NEW YORK — A looming criminal sentence in a jail smuggling case didn’t stop an ex-Rikers Island correction officer from sneaking drugs, cigarettes and booze to her gang-member boyfriend in the Brooklyn federal lockup, prosecutors allege.

Krystle Burrell, 36, didn’t let the threat of federal prison time stop her from doing everything she could to keep Bloods member Terrae Hinds stocked up with goods to sell as he sits in the Metropolitan Detention Center, say Brooklyn federal prosecutors.

Burrell and Hinds were hit Wednesday with new federal charges of possessing contraband and conspiracy to possess contraband.

The case began after a phone found in Hinds’ cell revealed a lengthy text message back-and-forth between the couple about bribing a Metropolitan Detention Center guard $5,000 to smuggle in pot, smokes and alcohol in November, the feds say.

Just two months earlier, Burrell stood before a Brooklyn Federal Court judge and admitted that while she worked at Rikers Island and Hinds was a detainee there, she smuggled him two cell phones, helped him sell drugs and contraband, and accepted $9,780 in bribes.

Burrell’s lawyer said in court papers that her life spiraled out of control after the 2018 murder of her fiancé, Jelan Moreira, and she “became involved an admittedly inappropriate and unlawful romantic relationship with her co-defendant Terrae Hinds.”

In a letter to the Judge Kiyo Matsumoto, Burrell wrote, “At the end of the day, it doesn’t matter what I was going through or felt, I had a responsibility to uphold my oath and did not. I am just asking you to realize I had a moment of weakness as a human being.”

But prosecutors contend that weakness lasted longer than a moment.

Last July, before her guilty plea, Burrell and an unidentified man went to one of Hinds’ court appearances for a gun case on the 15th floor of the Manhattan Supreme Court building. The man accompanying Burrell made several trips to the bathroom.

Later, Hinds tried, unsuccessfully, to convince law enforcement officials to let him use that bathroom, according to the feds. When suspicious investigators later searched the loo, they found three balloons full of marijuana in a stall which they suspect Hinds planned to smuggle back to his cell.

Then, on Nov. 20, staff at the MDC found a Samsung mobile phone in Hinds’ cell and about 50 grams of marijuana on his body, prosecutors said.

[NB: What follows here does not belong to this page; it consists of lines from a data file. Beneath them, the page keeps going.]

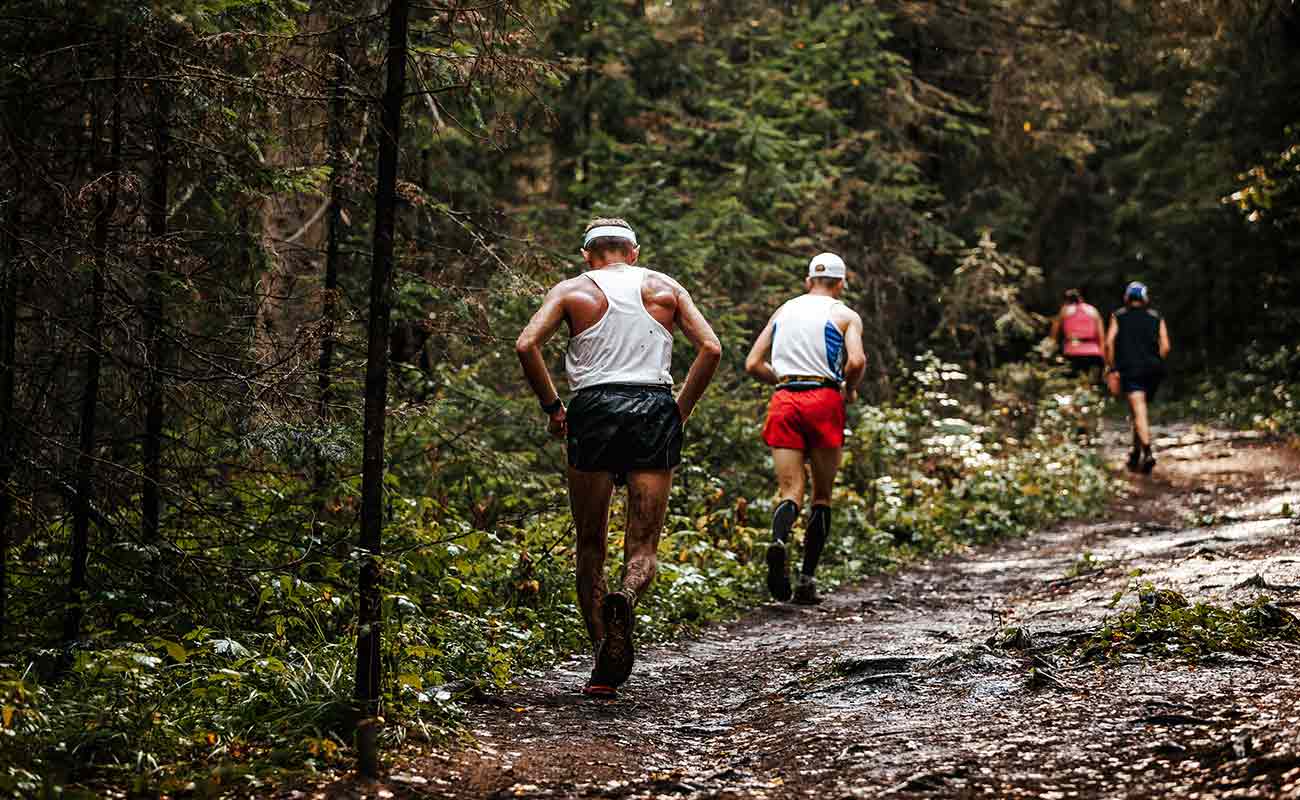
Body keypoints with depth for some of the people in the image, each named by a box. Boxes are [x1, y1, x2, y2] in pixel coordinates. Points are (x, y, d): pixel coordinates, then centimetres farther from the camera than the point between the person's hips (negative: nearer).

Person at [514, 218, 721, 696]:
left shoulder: (572, 290, 10)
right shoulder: (665, 288, 15)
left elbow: (526, 345, -5)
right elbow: (711, 348, 3)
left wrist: (551, 407, 4)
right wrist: (682, 409, 10)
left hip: (594, 410, 0)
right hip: (654, 411, 1)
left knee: (591, 545, 11)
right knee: (643, 546, 1)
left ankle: (604, 659, 3)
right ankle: (625, 601, -32)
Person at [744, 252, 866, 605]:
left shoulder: (783, 311, 17)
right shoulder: (846, 316, 5)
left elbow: (753, 364, 14)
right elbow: (856, 361, -12)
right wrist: (850, 389, 7)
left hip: (784, 402, 3)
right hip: (824, 401, -3)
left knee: (790, 492, -1)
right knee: (822, 495, 10)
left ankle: (779, 541, -35)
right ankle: (807, 581, 3)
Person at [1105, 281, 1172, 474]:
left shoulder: (1118, 317, 9)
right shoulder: (1156, 317, 13)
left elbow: (1109, 342, -4)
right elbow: (1165, 346, 2)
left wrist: (1111, 367, 0)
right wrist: (1156, 364, 15)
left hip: (1130, 369, -3)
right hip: (1153, 369, 3)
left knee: (1139, 411, -12)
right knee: (1139, 409, 18)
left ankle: (1147, 453, -27)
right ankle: (1136, 451, 23)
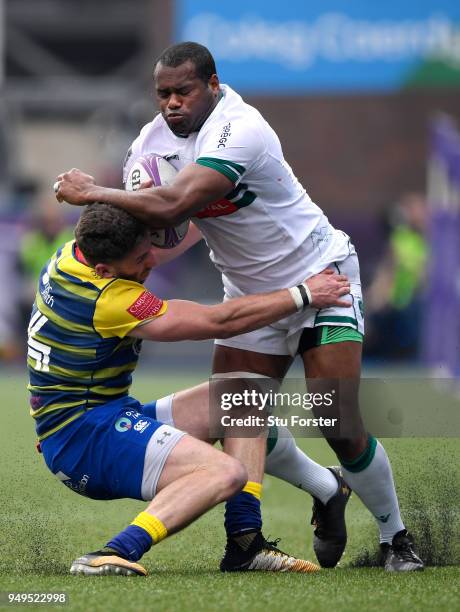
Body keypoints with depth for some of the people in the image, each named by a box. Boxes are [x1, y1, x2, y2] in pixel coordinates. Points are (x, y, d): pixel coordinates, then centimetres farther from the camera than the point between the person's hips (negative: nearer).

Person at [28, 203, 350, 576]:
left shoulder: (73, 253, 3)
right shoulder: (108, 299, -26)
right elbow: (220, 322, -21)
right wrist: (304, 295, -13)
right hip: (82, 437, -11)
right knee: (226, 473, -30)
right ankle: (116, 555, -36)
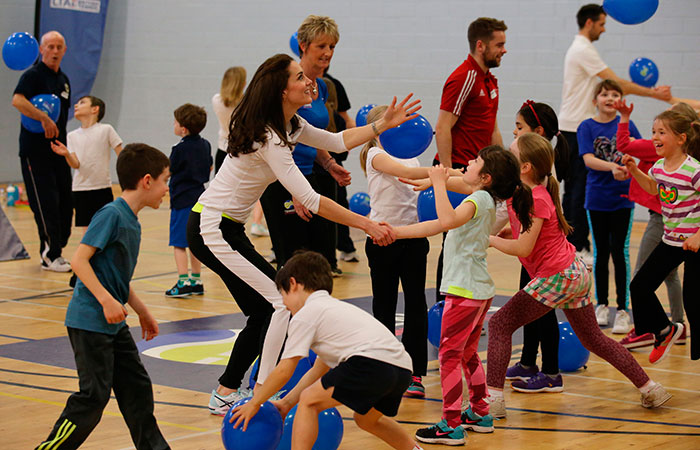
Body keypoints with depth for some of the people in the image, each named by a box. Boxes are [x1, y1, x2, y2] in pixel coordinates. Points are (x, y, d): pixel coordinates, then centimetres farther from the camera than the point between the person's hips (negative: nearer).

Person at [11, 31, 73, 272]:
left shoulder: (64, 80, 15)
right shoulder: (33, 75, -9)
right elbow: (17, 100, -27)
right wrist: (44, 119, -34)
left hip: (58, 150, 7)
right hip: (35, 150, -7)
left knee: (65, 204, 6)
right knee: (46, 204, -8)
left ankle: (56, 250, 17)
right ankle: (50, 256, -2)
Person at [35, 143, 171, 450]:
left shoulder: (131, 221, 12)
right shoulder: (111, 214, -16)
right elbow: (79, 260, -21)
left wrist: (142, 312, 25)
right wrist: (107, 300, -26)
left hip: (113, 322, 9)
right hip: (90, 321, -9)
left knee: (136, 385, 12)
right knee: (95, 394, -7)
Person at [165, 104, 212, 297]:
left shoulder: (180, 150, -15)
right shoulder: (205, 145, 7)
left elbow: (167, 171, -6)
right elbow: (209, 168, 18)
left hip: (182, 200, -8)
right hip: (199, 198, 8)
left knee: (178, 243, -5)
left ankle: (183, 282, -10)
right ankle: (196, 280, 20)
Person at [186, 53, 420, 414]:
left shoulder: (290, 125, 6)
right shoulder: (268, 137, -24)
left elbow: (338, 141, 18)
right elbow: (310, 201, -26)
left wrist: (384, 124, 9)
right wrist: (366, 225, -23)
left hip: (226, 228, 10)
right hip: (211, 230, -10)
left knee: (263, 312, 12)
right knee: (283, 302, -12)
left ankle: (226, 394, 20)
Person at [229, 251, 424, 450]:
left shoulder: (305, 315, 8)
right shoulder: (336, 307, 34)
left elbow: (284, 370, 8)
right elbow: (319, 370, 36)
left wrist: (254, 403, 20)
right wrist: (286, 402, 36)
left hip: (372, 362, -9)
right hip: (403, 368, 9)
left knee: (309, 401, 1)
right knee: (366, 418, 32)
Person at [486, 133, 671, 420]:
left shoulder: (535, 200, -19)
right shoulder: (520, 192, 8)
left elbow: (522, 248, -23)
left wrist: (489, 239, -12)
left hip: (557, 278, -10)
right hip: (575, 273, 10)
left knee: (500, 324, -7)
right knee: (593, 339, 19)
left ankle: (493, 399, -12)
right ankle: (650, 389, 22)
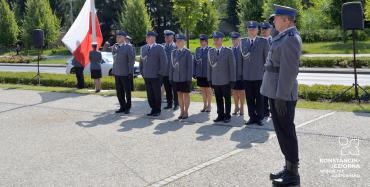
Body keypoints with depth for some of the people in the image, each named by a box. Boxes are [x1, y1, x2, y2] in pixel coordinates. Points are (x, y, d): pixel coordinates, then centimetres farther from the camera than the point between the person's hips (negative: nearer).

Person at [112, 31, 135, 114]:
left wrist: (130, 72, -15)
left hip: (126, 73, -6)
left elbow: (131, 60, -11)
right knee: (119, 91, 9)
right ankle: (122, 107, 20)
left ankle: (127, 107, 15)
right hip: (117, 73, 6)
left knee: (127, 91, 4)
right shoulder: (114, 46, 11)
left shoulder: (129, 47, -7)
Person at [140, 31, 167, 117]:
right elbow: (141, 60, 19)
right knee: (149, 94, 8)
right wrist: (142, 72, 11)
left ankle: (158, 110, 15)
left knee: (157, 94, 4)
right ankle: (153, 109, 19)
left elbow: (164, 62, -7)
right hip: (146, 76, 5)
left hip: (156, 76, -5)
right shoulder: (143, 48, 12)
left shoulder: (159, 48, -5)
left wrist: (161, 73, -10)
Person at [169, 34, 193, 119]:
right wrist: (170, 77, 6)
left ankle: (186, 112, 13)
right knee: (179, 94, 9)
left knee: (186, 94, 4)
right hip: (176, 78, 4)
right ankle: (182, 111, 17)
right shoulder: (173, 52, 9)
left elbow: (190, 66, -8)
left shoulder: (187, 52, -5)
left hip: (185, 78, -4)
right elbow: (171, 66, 11)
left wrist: (189, 78, -12)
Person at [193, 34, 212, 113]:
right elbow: (194, 62, 10)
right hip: (200, 74, 4)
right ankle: (205, 105, 22)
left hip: (208, 74, -4)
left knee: (208, 90, 6)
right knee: (203, 90, 12)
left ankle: (209, 106, 17)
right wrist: (194, 73, 5)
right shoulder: (197, 50, 9)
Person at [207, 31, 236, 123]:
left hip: (225, 80, -3)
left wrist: (232, 80, -8)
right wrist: (209, 79, 6)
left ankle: (227, 116, 17)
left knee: (227, 99, 7)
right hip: (215, 81, 3)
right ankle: (220, 115, 19)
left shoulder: (228, 51, -4)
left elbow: (232, 66, -5)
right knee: (218, 99, 9)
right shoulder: (210, 51, 7)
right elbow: (209, 66, 9)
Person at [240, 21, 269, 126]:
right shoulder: (243, 41, 10)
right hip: (247, 75, 3)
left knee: (259, 98, 3)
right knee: (249, 98, 7)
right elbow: (244, 54, 4)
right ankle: (252, 117, 15)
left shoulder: (263, 41, 1)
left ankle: (259, 118, 11)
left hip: (259, 75, -2)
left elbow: (267, 57, 2)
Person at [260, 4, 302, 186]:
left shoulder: (290, 38, -16)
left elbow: (289, 70, -22)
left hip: (282, 93, -10)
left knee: (286, 132, -3)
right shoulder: (284, 37, 15)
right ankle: (288, 168, 25)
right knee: (282, 130, 15)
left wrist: (280, 97, -23)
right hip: (276, 91, 10)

A search found days of WhatsApp messages between Burrell and Hinds — including discussions about the illegal car rental business they ran together, and a plot to smuggle contraband into the MDC.

“The jet said he give us a ride for 5 bands. Said we can put a pound 2 cartons and a bottle and sneakers,” Hinds messaged her on Nov. 15, according to court documents. The feds say “jet” means a fellow member of the Blood Hound Brims gang, and a “band” means $1,000.

Hinds wrote he could sell a pound of weed inside the jail for “like 35 bands,” and the cartons of cigarettes for $4,500 each. “The bottles is cheap ima change that,” he wrote, according to the feds. “Bottles” is a reference to alcohol.

The two talked about how to get the $5,000 needed to bribe the MDC guard, and Hinds messaged a co-conspirator, also at MDC, to determine where and when Burrell should drop off the money and goods.

The dropoff happened on Nov. 16, near 126th St. in Manhattan, and license plate readers recorded Burrell’s car heading over the Third Ave. Bridge into Manhattan, then later crossing the Throgs Neck Bridge into Queens and near her home in Freeport, L.I.

“Touchdown babe,” she messaged him, according to the feds.

Later that night, someone sent her a message from Hinds’ phone saying that her beau wasn’t able to get to the phone, and assuring her, “He said he love you and he got everything he was supposed to. He said everything swagged out.”

Burrell is now locked up at the Metropolitan Detention Center awaiting sentencing in her original case. She had been free, but a judge ordered her bond revoked.

Hinds, who also pleaded guilty to a federal bribery charge in October, remains locked up.